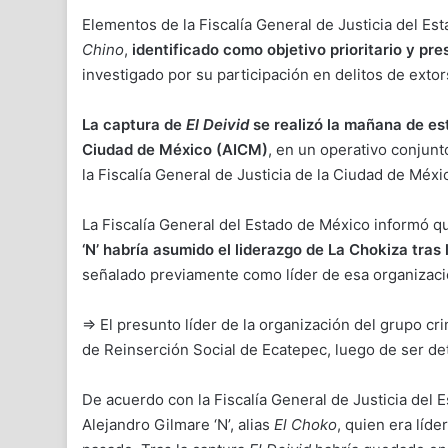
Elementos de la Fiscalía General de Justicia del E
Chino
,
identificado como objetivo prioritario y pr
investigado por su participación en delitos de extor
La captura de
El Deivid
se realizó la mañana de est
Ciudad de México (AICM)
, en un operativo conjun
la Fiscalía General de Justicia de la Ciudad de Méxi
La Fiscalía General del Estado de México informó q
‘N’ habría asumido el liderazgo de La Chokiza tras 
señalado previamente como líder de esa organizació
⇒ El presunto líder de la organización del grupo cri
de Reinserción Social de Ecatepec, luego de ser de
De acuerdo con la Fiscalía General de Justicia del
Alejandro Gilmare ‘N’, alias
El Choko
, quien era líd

+--

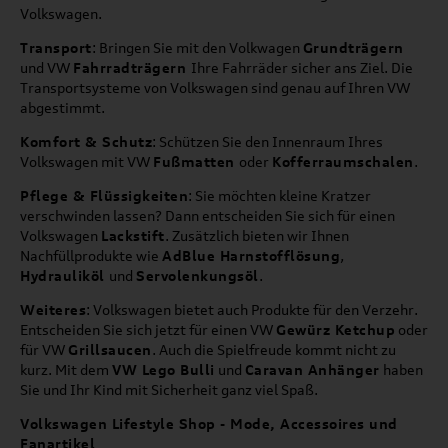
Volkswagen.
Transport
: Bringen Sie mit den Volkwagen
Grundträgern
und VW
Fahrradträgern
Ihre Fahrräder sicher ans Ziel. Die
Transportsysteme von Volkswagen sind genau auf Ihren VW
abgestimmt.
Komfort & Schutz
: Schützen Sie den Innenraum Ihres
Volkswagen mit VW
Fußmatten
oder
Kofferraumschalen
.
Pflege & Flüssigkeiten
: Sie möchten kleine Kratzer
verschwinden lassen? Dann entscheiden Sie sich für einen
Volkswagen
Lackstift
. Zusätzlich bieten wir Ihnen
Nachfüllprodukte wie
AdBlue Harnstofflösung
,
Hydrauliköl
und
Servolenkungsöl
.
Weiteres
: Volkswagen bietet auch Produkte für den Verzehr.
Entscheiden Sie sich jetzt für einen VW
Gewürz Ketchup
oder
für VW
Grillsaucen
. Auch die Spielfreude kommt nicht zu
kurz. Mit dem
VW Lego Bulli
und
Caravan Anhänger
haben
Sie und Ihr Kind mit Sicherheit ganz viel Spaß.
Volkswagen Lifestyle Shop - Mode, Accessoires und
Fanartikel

+--

**TASK PROMPT:** Restate word for word the lines of the data above, starting at the line containing "Elementos de la" and ending at the line containing "La Fiscalía General del", both included, and nothing more.

**WORKED SOLUTION:**
Elementos de la Fiscalía General de Justicia del E
Chino
,
identificado como objetivo prioritario y pr
investigado por su participación en delitos de extor
La captura de
El Deivid
se realizó la mañana de est
Ciudad de México (AICM)
, en un operativo conjun
la Fiscalía General de Justicia de la Ciudad de Méxi
La Fiscalía General del Estado de México informó q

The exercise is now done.